Entrenched economic and gender inequities together are driving a globally expanding, increasingly female, HIV/AIDS epidemic. To date, significant population-level declines in HIV transmission have not been observed at least in part because most approaches to prevention have presumed a degree of individual control in decision-making that does not speak to the reality of women's and girls' circumstances in many parts of the world. Such efforts have paid insufficient attention to critical characteristics of the risk environment, most notably poverty and gender-power inequities. Even fewer interventions have addressed specific mechanisms through which these inequities engender risky sexual practices that result in women's disproportionately increased vulnerabilities to HIV infection.
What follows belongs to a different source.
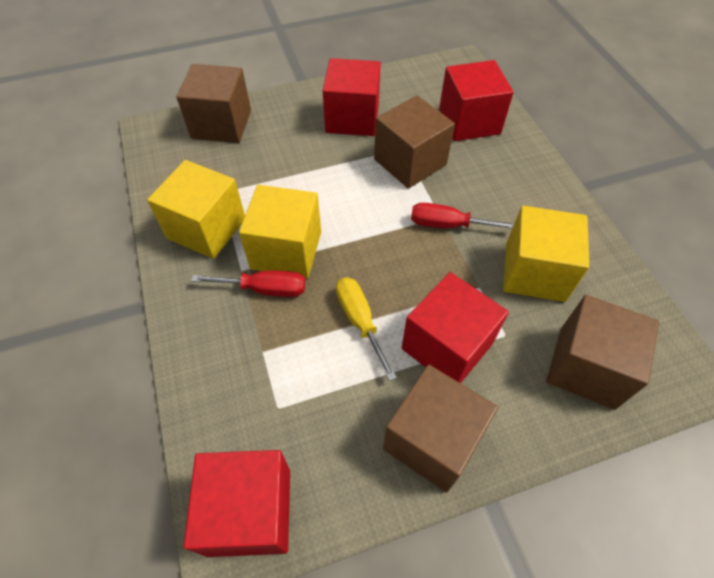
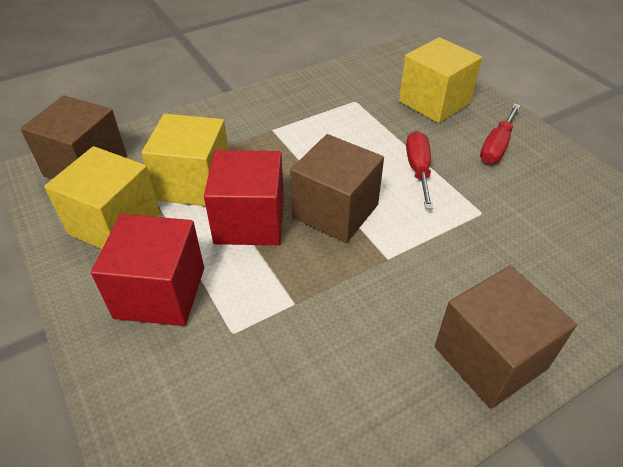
brown cube: 4 -> 3
red cube: 4 -> 2
yellow screwdriver: 1 -> 0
This paper focuses on identifying those mechanisms, or structural pathways, which stem from the interactions between poverty and entrenched gender inequities and recommending strategies to address and potentially modify those pathways. We highlight four such structural pathways to HIV risk, all of which have the potential to be transformed: 1) lack of access to critical information and health services for HIV/STI prevention; 2) limited access to formal education and skills development; 3) intimate partner violence; and 4) the negative consequences of migration prompted by insufficient economic resources. We argue for interventions that enhance women's access to education, training, employment, and HIV/STI prevention information and tools; minimize migration; and by working with men and communities, at the same time reduce women's poverty and promote gender equitable norms. In conclusion, we identify challenges in developing and evaluating strategies to address these structural pathways.